One of the toughest things Kayla Daniels ever had to do was give up on her parents and focus on herself.
“My parents would get clean for a few months, I would go back with them, and they would relapse,” said Daniels, now 23, who said she spent most of her childhood in and out of foster care while her mother and father struggled with addictions to methamphetamine and other drugs.
When she was 14, Daniels, who lived in a small town near Santa Barbara, accepted that her parents might never change. She decided to remain in foster care, and she concentrated on working hard to finish high school and get into college.
The efforts paid off Saturday when she received her diploma from San Francisco State University.
“I made a lot of goals growing up, because it was my way to get out of it,” she said.
At SFSU, Daniels was a member of the Guardian Scholars Program for former foster children, which offers scholarships to young people who grew up in foster care and supports them socially and academically as they navigate college life.
“If it weren’t for them, it would have been extremely difficult to go to college,” Daniels said.
The program began in Southern California, but SFSU set up its chapter in 2005. This year the program graduated its largest class, with 11 students. Overall, 83 percent of the students who participate will graduate. Nationwide, only about 10 percent of former foster youth go to college, and just 3 percent graduate.
Xochitl V. Sanchez-Zarama, director and co-founder of the local program, said that before Guardian Scholars only one-third of former foster children made it past their freshman year.
“So many times you see the hard statistics,” she said. “They’re changing what it means to be a foster youth.”
Social worker Yolanda Perez, who helped Daniels with the transition from high school to college, said the Guardian Scholars Program was like family for students who didn’t have parents they could rely on.
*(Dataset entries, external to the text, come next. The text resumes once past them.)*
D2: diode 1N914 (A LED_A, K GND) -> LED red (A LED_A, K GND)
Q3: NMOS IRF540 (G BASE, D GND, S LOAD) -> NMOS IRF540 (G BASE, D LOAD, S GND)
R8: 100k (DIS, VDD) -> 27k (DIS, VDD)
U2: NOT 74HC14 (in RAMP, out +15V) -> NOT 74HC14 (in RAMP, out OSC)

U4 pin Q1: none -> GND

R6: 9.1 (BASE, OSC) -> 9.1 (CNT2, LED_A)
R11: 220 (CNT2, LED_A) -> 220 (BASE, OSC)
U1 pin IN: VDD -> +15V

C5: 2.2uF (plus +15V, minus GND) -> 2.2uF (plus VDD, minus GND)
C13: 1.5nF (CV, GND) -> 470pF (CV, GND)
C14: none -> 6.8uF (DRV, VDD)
“Youth who are in foster care, whether they’re in junior high, high school, college, they can’t share part of their lives with everyone,” Perez said.
Daniels, who plans to become a sex education teacher, is also working to set up a campus group that would connect Guardian Scholars with foster children in San Francisco.
“When you’re in foster care, you really don’t see a bright future,” she said. “But there is support out there. College, especially, is something that is so possible.”